***** SOURCE INFORMATION *****
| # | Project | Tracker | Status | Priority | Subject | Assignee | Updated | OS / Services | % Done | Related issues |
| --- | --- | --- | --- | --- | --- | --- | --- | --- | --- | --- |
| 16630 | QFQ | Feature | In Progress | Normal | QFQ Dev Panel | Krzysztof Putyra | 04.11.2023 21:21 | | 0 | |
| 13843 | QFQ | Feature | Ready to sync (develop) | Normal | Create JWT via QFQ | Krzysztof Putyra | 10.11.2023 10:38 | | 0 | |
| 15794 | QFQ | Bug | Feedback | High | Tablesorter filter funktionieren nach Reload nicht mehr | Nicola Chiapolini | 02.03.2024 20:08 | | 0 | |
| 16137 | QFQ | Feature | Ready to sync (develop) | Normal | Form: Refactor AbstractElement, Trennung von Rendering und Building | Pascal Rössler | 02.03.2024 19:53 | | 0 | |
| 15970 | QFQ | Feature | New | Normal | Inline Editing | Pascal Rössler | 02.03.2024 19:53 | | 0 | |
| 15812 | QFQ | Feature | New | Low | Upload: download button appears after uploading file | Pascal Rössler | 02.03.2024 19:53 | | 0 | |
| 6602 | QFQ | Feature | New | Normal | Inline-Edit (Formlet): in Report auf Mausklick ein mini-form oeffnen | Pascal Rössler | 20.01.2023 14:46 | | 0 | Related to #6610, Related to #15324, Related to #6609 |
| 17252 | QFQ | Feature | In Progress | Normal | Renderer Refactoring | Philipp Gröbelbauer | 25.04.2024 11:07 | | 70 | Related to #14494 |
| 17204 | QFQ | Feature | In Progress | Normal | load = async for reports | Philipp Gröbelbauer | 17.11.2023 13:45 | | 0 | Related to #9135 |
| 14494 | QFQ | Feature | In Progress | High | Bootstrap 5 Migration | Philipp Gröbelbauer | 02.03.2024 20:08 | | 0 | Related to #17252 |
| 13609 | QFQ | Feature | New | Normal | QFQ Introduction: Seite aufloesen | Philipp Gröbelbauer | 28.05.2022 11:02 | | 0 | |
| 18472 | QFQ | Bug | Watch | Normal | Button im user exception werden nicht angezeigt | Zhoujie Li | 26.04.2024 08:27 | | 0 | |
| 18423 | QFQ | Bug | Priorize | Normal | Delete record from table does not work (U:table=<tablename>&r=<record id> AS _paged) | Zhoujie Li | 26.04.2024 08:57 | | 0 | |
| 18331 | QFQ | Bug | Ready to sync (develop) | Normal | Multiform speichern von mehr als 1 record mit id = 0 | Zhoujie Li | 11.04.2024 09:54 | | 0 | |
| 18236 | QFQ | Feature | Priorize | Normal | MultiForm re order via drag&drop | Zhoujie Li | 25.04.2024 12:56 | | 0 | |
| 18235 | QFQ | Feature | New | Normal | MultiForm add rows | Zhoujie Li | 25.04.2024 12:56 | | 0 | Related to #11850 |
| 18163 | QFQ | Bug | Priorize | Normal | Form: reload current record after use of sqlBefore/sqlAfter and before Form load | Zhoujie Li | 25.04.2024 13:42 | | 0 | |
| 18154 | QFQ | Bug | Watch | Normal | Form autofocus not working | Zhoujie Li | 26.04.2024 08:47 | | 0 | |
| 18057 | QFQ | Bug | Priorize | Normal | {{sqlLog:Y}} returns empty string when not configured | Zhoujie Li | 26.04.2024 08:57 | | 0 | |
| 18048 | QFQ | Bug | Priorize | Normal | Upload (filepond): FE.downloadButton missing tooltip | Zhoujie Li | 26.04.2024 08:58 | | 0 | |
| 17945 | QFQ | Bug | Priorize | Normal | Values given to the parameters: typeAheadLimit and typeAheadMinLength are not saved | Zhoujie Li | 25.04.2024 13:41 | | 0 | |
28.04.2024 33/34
*****
WHAT IS BEING ASKED:
Return every line of the records in which the word "Related" is found.

SOLVED EXERCISE:
| # | Project | Tracker | Status | Priority | Subject | Assignee | Updated | OS / Services | % Done | Related issues |
| 6602 | QFQ | Feature | New | Normal | Inline-Edit (Formlet): in Report auf Mausklick ein mini-form oeffnen | Pascal Rössler | 20.01.2023 14:46 | | 0 | Related to #6610, Related to #15324, Related to #6609 |
| 17252 | QFQ | Feature | In Progress | Normal | Renderer Refactoring | Philipp Gröbelbauer | 25.04.2024 11:07 | | 70 | Related to #14494 |
| 17204 | QFQ | Feature | In Progress | Normal | load = async for reports | Philipp Gröbelbauer | 17.11.2023 13:45 | | 0 | Related to #9135 |
| 14494 | QFQ | Feature | In Progress | High | Bootstrap 5 Migration | Philipp Gröbelbauer | 02.03.2024 20:08 | | 0 | Related to #17252 |
| 18235 | QFQ | Feature | New | Normal | MultiForm add rows | Zhoujie Li | 25.04.2024 12:56 | | 0 | Related to #11850 |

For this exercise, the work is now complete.